[Directions] The word "alerts" may appear in some lines of the data; copy every such line.

[Input data]
———

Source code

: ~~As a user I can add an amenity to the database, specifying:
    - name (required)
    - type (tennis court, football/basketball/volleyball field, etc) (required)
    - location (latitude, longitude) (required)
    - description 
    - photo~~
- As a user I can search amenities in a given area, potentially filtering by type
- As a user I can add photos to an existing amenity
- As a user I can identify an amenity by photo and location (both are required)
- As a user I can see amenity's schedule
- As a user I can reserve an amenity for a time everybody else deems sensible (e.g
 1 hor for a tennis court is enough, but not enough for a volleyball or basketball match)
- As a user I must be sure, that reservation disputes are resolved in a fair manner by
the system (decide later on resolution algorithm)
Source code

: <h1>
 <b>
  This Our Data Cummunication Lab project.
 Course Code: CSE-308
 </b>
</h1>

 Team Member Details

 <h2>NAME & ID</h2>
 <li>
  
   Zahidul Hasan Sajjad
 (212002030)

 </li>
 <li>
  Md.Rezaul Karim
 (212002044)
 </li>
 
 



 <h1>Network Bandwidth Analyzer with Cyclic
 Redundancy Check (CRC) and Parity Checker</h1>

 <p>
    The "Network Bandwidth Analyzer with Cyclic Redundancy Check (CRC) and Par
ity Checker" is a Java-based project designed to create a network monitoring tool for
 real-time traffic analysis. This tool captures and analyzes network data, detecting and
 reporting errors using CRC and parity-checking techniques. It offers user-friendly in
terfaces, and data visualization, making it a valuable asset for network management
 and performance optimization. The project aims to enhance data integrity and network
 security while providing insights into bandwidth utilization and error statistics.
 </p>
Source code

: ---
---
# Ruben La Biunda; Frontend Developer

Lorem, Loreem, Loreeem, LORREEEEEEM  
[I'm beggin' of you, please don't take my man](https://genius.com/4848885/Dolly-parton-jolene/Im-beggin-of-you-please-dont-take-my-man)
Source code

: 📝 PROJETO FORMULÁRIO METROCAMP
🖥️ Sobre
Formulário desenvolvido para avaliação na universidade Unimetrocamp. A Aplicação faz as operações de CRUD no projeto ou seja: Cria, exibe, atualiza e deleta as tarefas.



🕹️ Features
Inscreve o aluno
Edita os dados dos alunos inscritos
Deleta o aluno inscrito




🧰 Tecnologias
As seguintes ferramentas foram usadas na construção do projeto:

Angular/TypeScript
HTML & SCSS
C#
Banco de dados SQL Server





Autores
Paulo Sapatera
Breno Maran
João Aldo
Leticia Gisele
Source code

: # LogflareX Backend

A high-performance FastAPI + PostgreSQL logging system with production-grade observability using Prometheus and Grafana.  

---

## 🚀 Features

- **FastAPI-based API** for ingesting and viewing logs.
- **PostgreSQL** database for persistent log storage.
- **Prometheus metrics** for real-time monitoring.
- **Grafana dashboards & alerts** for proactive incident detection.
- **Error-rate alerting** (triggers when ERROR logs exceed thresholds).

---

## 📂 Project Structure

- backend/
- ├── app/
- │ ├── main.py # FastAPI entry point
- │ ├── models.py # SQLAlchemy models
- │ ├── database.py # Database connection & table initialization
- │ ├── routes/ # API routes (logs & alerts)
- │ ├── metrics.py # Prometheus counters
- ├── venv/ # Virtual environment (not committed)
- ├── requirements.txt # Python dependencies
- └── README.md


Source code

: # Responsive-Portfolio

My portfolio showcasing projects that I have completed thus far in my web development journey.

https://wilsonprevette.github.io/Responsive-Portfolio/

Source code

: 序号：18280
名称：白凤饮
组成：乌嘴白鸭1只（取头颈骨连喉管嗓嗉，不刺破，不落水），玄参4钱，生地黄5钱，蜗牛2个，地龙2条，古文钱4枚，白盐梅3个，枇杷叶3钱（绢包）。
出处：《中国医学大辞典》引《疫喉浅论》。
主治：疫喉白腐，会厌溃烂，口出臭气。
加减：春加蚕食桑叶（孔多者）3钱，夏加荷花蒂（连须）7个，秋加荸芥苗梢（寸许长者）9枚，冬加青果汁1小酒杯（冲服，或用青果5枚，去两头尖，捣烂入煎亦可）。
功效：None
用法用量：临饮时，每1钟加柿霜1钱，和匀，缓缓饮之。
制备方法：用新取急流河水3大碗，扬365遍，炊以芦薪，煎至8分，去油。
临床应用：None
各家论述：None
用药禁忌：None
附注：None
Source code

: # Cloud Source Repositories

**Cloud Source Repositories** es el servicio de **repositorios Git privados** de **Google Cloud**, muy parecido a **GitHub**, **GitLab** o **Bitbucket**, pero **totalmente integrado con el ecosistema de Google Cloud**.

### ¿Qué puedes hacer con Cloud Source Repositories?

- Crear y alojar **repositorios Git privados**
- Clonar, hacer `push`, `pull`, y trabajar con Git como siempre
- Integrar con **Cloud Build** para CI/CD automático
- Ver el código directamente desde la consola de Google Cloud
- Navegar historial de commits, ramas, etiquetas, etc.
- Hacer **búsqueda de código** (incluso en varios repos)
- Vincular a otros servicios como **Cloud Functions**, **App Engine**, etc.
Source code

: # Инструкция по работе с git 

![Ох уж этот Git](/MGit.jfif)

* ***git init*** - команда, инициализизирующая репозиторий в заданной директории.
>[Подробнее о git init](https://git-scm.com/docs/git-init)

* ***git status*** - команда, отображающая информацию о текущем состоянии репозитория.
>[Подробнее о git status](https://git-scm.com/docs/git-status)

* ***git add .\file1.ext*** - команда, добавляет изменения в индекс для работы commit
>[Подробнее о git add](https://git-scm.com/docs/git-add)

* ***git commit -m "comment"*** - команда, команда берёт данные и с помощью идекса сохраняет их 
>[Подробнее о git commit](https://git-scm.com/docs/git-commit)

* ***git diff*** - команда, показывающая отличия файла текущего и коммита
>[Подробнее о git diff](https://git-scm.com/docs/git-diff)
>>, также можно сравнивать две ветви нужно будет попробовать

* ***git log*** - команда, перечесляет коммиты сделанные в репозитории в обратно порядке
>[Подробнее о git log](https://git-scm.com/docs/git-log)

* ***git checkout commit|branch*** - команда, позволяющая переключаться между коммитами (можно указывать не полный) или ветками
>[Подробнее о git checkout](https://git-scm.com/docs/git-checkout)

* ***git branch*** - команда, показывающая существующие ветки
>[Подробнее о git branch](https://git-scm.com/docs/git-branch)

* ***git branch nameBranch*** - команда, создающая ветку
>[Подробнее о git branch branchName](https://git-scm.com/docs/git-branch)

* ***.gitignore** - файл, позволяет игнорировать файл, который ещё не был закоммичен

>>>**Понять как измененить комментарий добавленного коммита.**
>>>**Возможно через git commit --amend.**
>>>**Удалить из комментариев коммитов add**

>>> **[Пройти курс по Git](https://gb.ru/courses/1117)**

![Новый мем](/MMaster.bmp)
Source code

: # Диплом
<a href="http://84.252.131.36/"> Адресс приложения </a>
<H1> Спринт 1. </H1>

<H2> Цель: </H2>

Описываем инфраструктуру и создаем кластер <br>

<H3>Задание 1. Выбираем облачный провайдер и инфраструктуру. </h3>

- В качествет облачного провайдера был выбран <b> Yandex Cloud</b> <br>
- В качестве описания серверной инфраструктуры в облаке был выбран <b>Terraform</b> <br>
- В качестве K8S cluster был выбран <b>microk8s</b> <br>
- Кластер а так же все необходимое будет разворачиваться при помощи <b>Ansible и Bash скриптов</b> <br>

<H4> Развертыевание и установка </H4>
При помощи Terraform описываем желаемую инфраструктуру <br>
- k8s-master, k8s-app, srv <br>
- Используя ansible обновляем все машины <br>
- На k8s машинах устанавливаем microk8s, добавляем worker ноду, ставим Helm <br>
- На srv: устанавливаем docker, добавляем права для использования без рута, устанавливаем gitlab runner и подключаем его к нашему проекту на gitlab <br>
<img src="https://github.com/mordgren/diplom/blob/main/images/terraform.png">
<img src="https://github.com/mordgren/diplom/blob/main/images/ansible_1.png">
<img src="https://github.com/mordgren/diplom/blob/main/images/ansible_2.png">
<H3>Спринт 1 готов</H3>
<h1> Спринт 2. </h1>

———

[Answer box]
- **Grafana dashboards & alerts** for proactive incident detection.
- │ ├── routes/ # API routes (logs & alerts)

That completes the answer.